<<<<

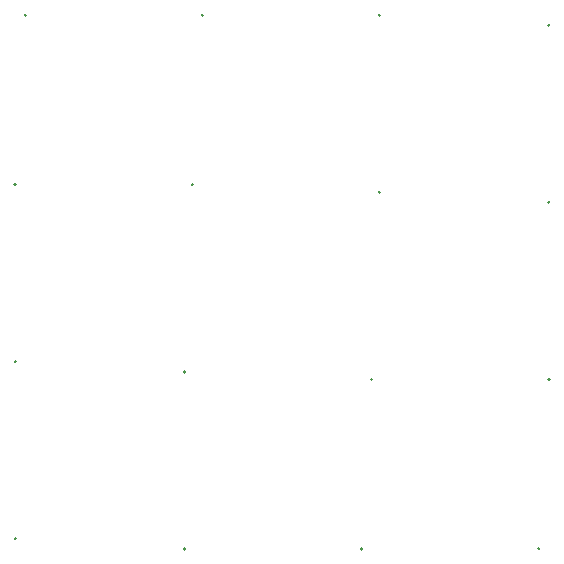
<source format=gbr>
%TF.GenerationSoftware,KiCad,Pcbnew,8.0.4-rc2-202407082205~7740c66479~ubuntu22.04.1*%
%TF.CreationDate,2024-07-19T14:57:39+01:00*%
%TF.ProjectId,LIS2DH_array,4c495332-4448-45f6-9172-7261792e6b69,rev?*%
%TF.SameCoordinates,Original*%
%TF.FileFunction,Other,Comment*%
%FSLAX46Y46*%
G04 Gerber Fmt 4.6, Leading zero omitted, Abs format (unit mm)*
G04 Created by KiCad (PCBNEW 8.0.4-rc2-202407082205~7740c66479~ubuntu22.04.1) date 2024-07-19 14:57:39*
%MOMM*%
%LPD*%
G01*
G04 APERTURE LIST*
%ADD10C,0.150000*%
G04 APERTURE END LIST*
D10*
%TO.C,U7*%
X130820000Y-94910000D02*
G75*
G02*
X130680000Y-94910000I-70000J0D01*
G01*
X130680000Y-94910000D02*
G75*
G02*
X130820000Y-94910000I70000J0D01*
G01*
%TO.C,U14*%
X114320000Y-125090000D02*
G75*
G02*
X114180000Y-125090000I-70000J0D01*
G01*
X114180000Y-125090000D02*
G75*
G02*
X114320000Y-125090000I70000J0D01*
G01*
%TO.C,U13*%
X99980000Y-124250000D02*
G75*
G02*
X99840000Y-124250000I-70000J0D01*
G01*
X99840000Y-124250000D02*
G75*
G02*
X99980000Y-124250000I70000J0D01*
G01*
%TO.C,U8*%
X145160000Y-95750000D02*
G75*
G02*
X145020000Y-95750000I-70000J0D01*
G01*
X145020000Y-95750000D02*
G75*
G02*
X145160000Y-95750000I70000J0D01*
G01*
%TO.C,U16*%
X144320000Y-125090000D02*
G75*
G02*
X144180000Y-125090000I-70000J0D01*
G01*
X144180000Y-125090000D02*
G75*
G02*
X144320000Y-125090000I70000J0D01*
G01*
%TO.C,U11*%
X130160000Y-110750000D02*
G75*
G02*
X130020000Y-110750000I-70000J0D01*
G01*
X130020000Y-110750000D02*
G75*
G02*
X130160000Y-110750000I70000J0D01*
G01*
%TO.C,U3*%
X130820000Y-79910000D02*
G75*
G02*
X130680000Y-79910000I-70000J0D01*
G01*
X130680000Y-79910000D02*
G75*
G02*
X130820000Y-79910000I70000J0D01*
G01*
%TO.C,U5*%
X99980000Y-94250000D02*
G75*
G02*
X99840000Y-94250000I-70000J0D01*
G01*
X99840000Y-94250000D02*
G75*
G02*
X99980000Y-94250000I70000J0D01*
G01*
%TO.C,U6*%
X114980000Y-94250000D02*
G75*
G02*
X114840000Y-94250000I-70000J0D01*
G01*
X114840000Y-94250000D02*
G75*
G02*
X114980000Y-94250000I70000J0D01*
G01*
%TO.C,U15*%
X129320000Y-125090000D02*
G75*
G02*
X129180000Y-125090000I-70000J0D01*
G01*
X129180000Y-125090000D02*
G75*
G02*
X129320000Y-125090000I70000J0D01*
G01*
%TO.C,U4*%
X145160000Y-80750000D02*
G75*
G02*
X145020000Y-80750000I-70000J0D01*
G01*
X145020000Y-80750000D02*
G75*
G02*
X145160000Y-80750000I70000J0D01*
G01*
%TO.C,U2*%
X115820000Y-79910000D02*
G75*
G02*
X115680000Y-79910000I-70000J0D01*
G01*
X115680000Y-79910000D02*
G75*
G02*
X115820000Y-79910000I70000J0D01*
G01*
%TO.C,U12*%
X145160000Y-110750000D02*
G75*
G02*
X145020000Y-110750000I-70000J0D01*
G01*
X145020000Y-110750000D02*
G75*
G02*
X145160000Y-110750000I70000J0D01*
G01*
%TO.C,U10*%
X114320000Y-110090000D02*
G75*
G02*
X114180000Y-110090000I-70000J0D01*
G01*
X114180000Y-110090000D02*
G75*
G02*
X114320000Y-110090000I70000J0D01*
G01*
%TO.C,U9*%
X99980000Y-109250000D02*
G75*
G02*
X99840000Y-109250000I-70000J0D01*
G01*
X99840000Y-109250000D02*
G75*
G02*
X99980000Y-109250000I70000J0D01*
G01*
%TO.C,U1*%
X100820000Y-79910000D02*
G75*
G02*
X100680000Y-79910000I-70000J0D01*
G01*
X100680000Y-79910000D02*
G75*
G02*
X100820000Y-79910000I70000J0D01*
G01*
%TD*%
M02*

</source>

>>>>
<<<<

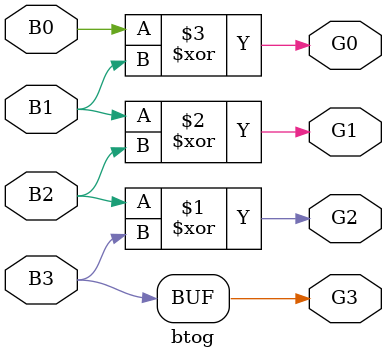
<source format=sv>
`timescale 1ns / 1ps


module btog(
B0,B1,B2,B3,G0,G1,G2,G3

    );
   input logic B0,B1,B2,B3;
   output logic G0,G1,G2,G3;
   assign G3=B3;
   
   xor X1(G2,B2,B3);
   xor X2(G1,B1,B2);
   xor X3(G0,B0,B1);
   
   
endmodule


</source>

>>>>

**Task:** Filter the records, keeping only lines that contain "format", and show those lines.

**Solution to the exercise:**
<source format=gbr>
G04 Gerber Fmt 4.6, Leading zero omitted, Abs format (unit mm)*
<source format=sv>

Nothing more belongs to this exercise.